Material shown
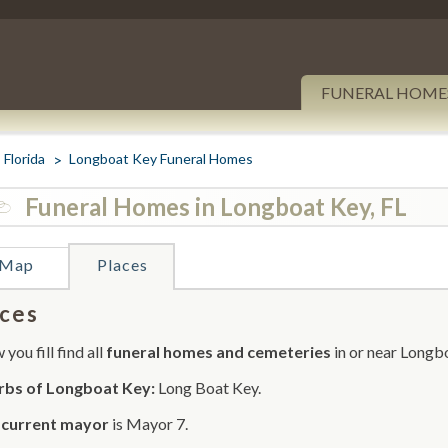
FUNERAL HOME
Florida
Longboat Key Funeral Homes
Funeral Homes in Longboat Key, FL
Map
Places
ces
you fill find all
funeral homes and cemeteries
in or near Longb
rbs of Longboat Key:
Long Boat Key.
r
current mayor
is Mayor 7.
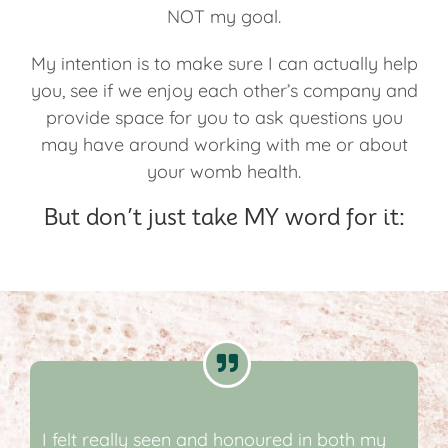
NOT my goal.
My intention is to make sure I can actually help
you, see if we enjoy each other’s company and
provide space for you to ask questions you
may have around working with me or about
your womb health.
But don’t just take MY word for it:
I felt really seen and honoured in both my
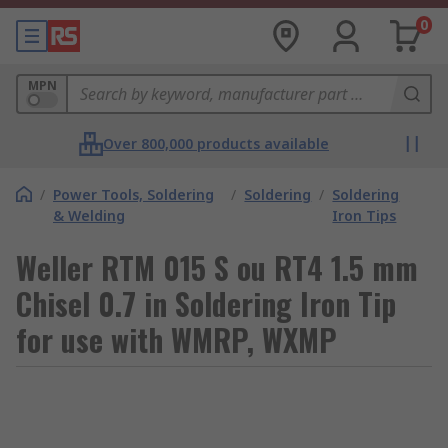
0
MPN
Over 800,000 products available
/
Power Tools, Soldering
/
Soldering
/
Soldering
& Welding
Iron Tips
Weller RTM 015 S ou RT4 1.5 mm
Chisel 0.7 in Soldering Iron Tip
for use with WMRP, WXMP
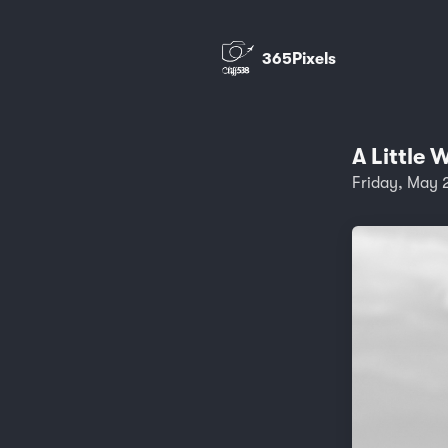
365Pixels
A Little 
Friday, May 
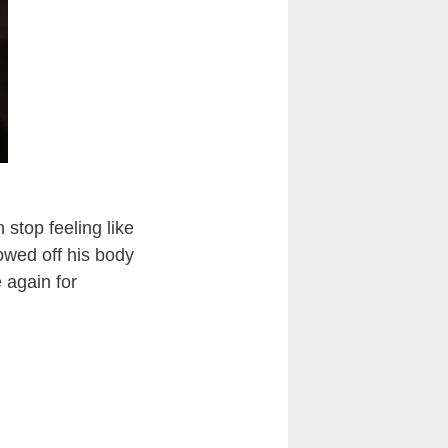
 stop feeling like
howed off his body
 again for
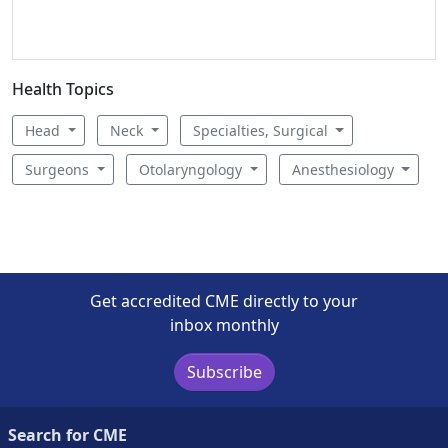
Health Topics
Head
Neck
Specialties, Surgical
Surgeons
Otolaryngology
Anesthesiology
Get accredited CME directly to your
inbox monthly
Subscribe
Search for CME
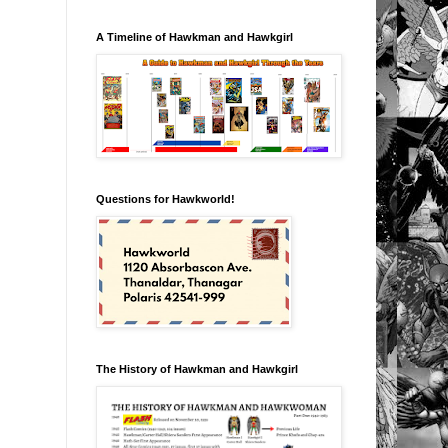
A Timeline of Hawkman and Hawkgirl
Questions for Hawkworld!
The History of Hawkman and Hawkgirl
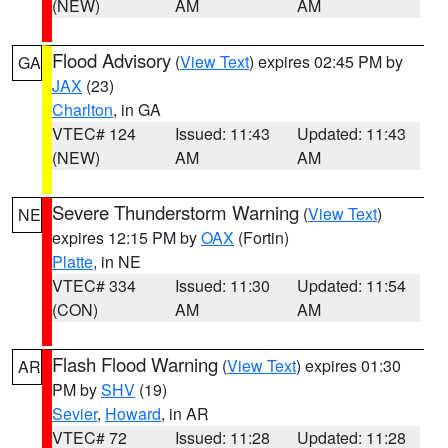
(NEW)
AM
AM
Flood Advisory
(
View Text
) expires 02:45 PM by
GA
JAX
(23)
Charlton
, in GA
VTEC# 124
Issued: 11:43
Updated: 11:43
(NEW)
AM
AM
Severe Thunderstorm Warning
(
View Text
)
NE
expires 12:15 PM by
OAX
(Fortin)
Platte
, in NE
VTEC# 334
Issued: 11:30
Updated: 11:54
(CON)
AM
AM
Flash Flood Warning
(
View Text
) expires 01:30
AR
PM by
SHV
(19)
Sevier
,
Howard
, in AR
VTEC# 72
Issued: 11:28
Updated: 11:28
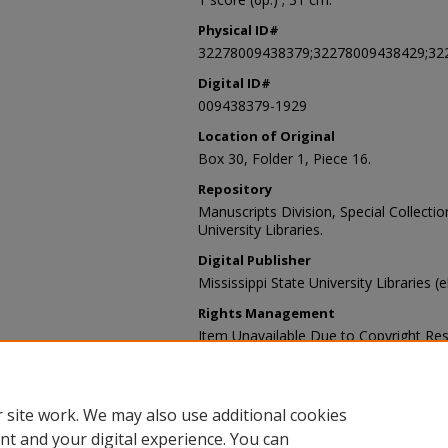
Physical ID#
32278009438379;32278009438429;32
Digital ID#
009438379-1929
Location of Original
Box 30, Folder 1, Piece 16.
Repository
Manuscripts Division, Special Collecti
University Libraries.
Digital Publisher
Mississippi State University Libraries (
Rights Management
Item Unavailable Due to Copyright Res
Contact Information
For more information about the content
sp_coll@library.msstate.edu.
 site work. We may also use additional cookies
nt and your digital experience. You can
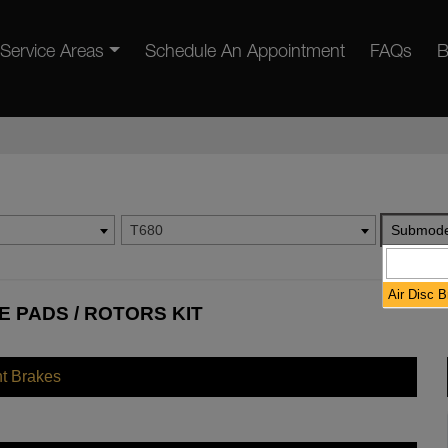
Service Areas
Schedule An Appointment
FAQs
B
T680
Submode
Air Disc 
 PADS / ROTORS KIT
nt Brakes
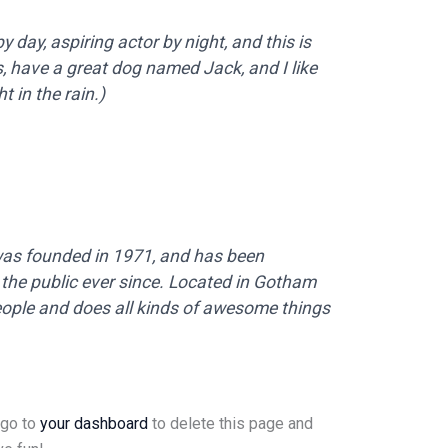
 day, aspiring actor by night, and this is
s, have a great dog named Jack, and I like
t in the rain.)
s founded in 1971, and has been
 the public ever since. Located in Gotham
eople and does all kinds of awesome things
 go to
your dashboard
to delete this page and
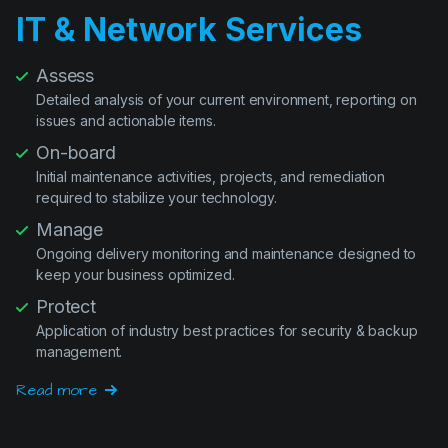
Assess
Detailed analysis of your current environment, reporting on
issues and actionable items.
On-board
Initial maintenance activities, projects, and remediation
required to stabilize your technology.
Manage
Ongoing delivery monitoring and maintenance designed to
keep your business optimized.
Protect
Application of industry best practices for security & backup
management.
Read more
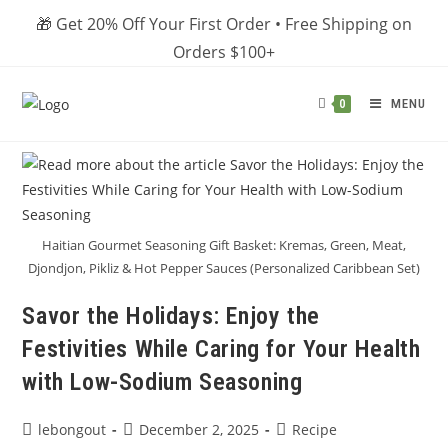
Skip
🎁 Get 20% Off Your First Order • Free Shipping on
to
Orders $100+
content
MENU
0
Haitian Gourmet Seasoning Gift Basket: Kremas, Green, Meat,
Djondjon, Pikliz & Hot Pepper Sauces (Personalized Caribbean Set)
Savor the Holidays: Enjoy the
Festivities While Caring for Your Health
with Low-Sodium Seasoning
Post
Post
Post
lebongout
December 2, 2025
Recipe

Work request
Work through the records line by line and tally those with the word "Issued". Report only the total.

Written response
3